Perihal Lelah yang Menuntut Diakui

By dev - December 09, 2020



Selama masa kecilku, kerja keras terlihat dari lelah Ibuk sepulangnya beliau dari pabrik, atau kerasnya otot kaki Bapak setelah seharian bekerja di proyek. Selama masa remajaku, kerja keras mewujud dari rambut gondrong Mas dan nafsu makan sayurnya yang meluap-luap setiap dua bulan sekali dia pulang ke Jawa dari lokasi tambang di pulau seberang.


Selama masa kuliah, kerja keras terasa olehku dari tugas kuliah yang menumpuk, di samping tugas event organisasi, tugas kerja pergi liputan dan karya komunitas yang harus dikumpulkan seminggu sekali. Pulang malam, tidur pagi, esoknya berangkat lagi.

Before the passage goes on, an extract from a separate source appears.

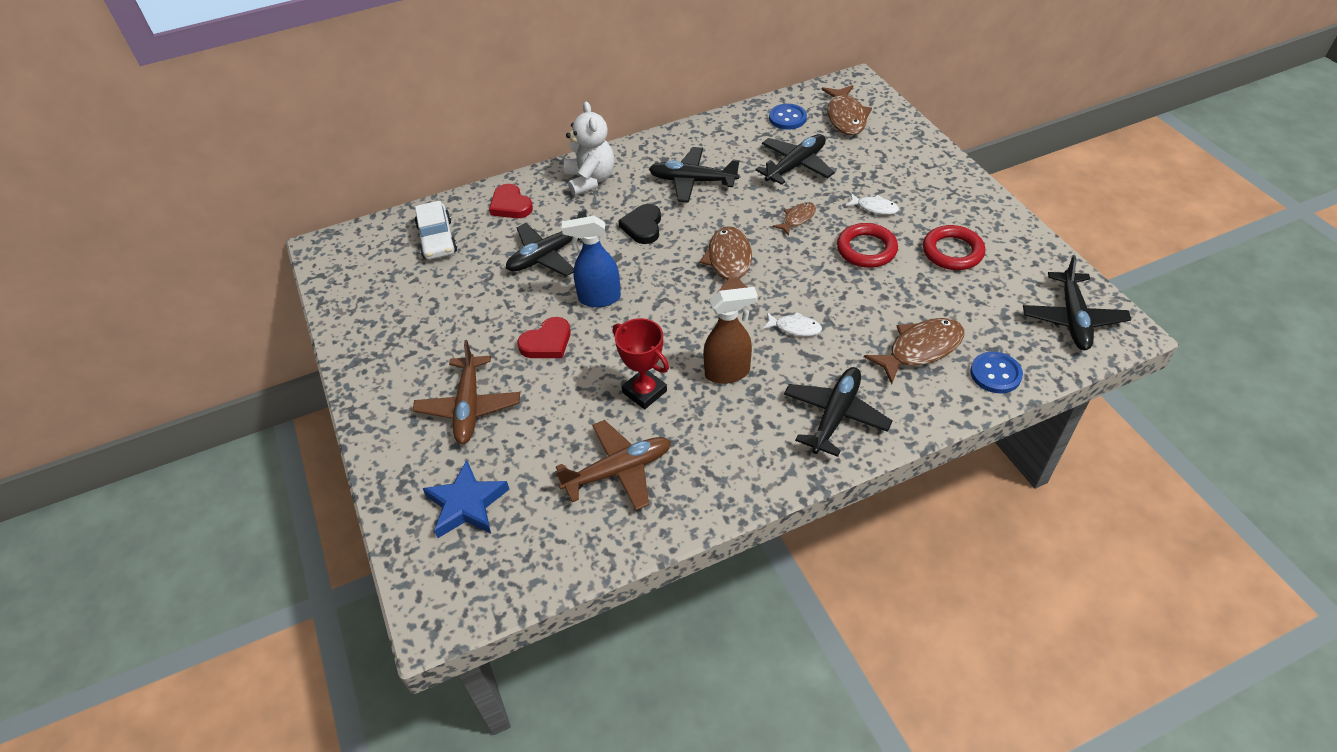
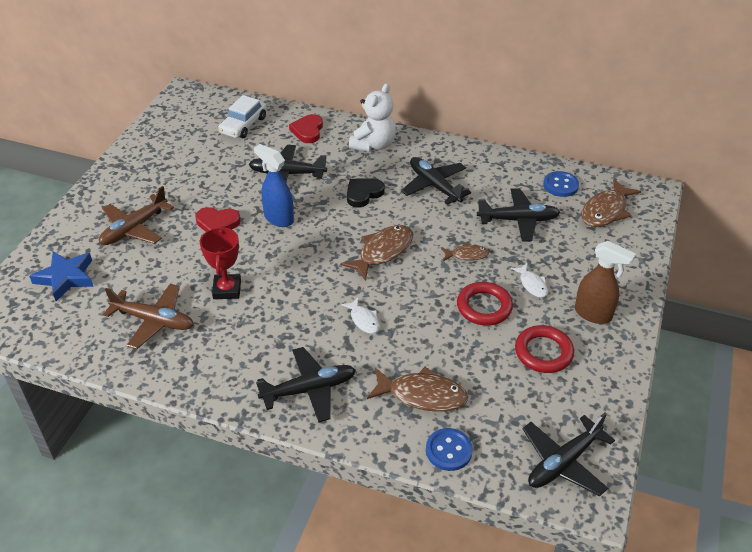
camera: 40 degrees right, 5 degrees down
brown spray bottle [703,287,758,384] -> brown spray bottle moved to [575,241,636,324]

Hal-hal ini yang tanpa kusadari membentuk definisi lelah. Ketika tidak ada waktu makan, sempat duduk untuk minum air atau istirahat. Hal-hal di luar itu adalah malas.

Definisi lelah yang semacam ini membuat perbandingan lelahku dengan lelah orang lain menjadi sedikit lebih berat. Belakangan aku menyadari bahwa lelahku sering ku diskon sendiri, mengurangi apa yang kurasakan agar tidak menerima penghakiman orang lain atau perbandingan dengan apa yang mereka rasakan.

Tendensi yang seperti ini bukannya tidak punya konsekuensi. Meskipun tampak tidak berbahaya, sekarang aku mulai sadar. Setelah menginjak usia dua puluh sekian, aku menyadari kebiasaan ini membuatku tidak menghargai diriku sendiri, merasa tidak pantas mendapat pujian, pencapaian atau istirahat yang aku butuhkan karena merasa tidak bekerja cukup keras, dan terus-menerus merasa tidak berguna karena yakin kalau apa yang aku lakukan belum bisa dibilang sebuah kerja keras. 

Bahkan, saat sedang sakit dan memutuskan untuk ke dokter. Ketika duduk di ruang tunggu, kepalaku entah kenapa akan mulai berpikir kalau penyakitku tidak separah itu sampai harus merepotkan petugas kesehatan di sana, ada banyak pasien lain yang lebih..

Ah, bagaimana aku bisa percaya sudah bekerja keras sementara lelahku sendiri tak mau kuakui?